Dans mon village, le mois de juin est le mois de Saint Jean. Tous les soirs autour du feu c’est la fête, avec des chansons, des danses, des plats et les gourmandises, typiques de ce mois. C’est aussi une époque remplie de superstitions chez nous, surtout chez les jeunes. L’une d’elles consiste par exemple, une nuit particulière du mois, à se regarder dans un miroir près de l’eau, et si on ne voit pas son reflet, cela signifie qu’on ne sera pas là l’année d’après. Ma tante est revenue toute triste de la rivière et lorsque je lui ai demandé pourquoi, elle m’a expliqué. J’ai demandé à ma mère si c’était vrai, comme j’étais toute petite, elle m’a demandé d’oublier cela. Il se trouve que l’année d’après ma tante est effectivement décédée.

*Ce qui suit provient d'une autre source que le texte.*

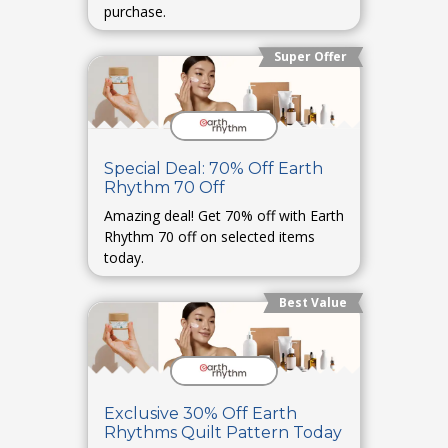
purchase.
Super Offer
Special Deal: 70% Off Earth
Rhythm 70 Off
Amazing deal! Get 70% off with Earth
Rhythm 70 off on selected items
today.
Best Value
Exclusive 30% Off Earth
Rhythms Quilt Pattern Today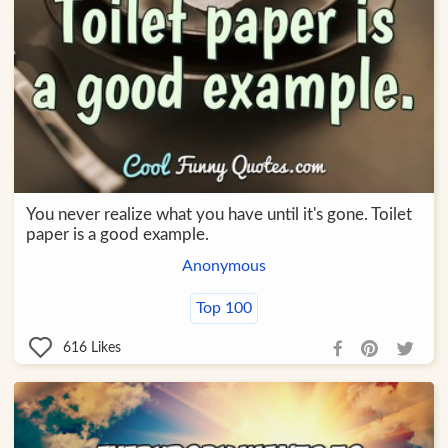
You never realize what you have until it's gone. Toilet
paper is a good example.
Anonymous
Top 100
616
Likes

Une deuxième tante s’étant parallèlement convertie au protestantisme, nous avons cessé de faire les superstitions dans la famille.

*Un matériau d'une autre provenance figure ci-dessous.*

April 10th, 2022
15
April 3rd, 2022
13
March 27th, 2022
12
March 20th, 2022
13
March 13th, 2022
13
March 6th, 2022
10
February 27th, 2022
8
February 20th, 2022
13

Les fêtes de juin dans mon village, se produisent essentiellement les soirs et la nuit. Comme c’est un village, il y a évidement toutes sortes de superstitions, d'histoires d'apparitions comme la mule sans tête, ou un cheval de feu, mais je ne faisais pas attention. Mon père m’avait déjà dit que dans la famille, nous avions une sensibilité à certaines choses depuis des générations, et que je devais y prêter attention et ne pas avoir peur. J’étais au milieu de la fête lorsque j’ai commencé à me sentir très mal. Le soir des fêtes, chacun est occupé à danser, à manger ou à boire. Les maris ne cherchent pas leurs femmes, les femmes ne cherchent pas leurs maris, les parents ne cherchent pas leurs enfants, chacun rentre à la maison à l’heure qui lui convient, le village est tout petit. J’ai marché en direction de la maison et j’ai commencé à entendre une voix.
C’était la première fois que cela m’arrivait. Je pensais que c’était dû au mal de tête tellement insupportable que j’arrivais à peine à ouvrir les yeux. Mais plus je m’éloignais du bruit de la fête, plus la voix était forte et claire. J’ai prêté attention à ses mots, lorsque j’ai compris que la voix me demandait de me jeter du pont pour que la douleur passe. Totalement désorientée, je marchais en essayant de ne pas me laisser hypnotiser par la voix et je me suis dirigée sans m’en rendre compte, vers la maison de ma tante. Je sais que c’est Dieu qui m’a guidé vers elle. Elle m’a prise dans ses bras, elle m’a lavé et elle m’a couché. Comme le mal ne passait pas, elle est allée chercher un oncle qui n’aime pas les fêtes « païennes ». Lorsqu'il est arrivé, il m'a d'abord bénie, puis il s’est mis à prier, avant de juste m'observer alors que j'étais allongée. Au bout d’une heure j’ai commencé à me sentir bien, puis le mal est totalement passé. Je lui ai raconté que j’avais entendu une voix qui me demandait de sauter du pont, il m’a encouragé à apprendre à développer des réflexes de prières en toute occasion. J’ai appliqué ses conseils et je n’ai plus jamais rien vécu de tel.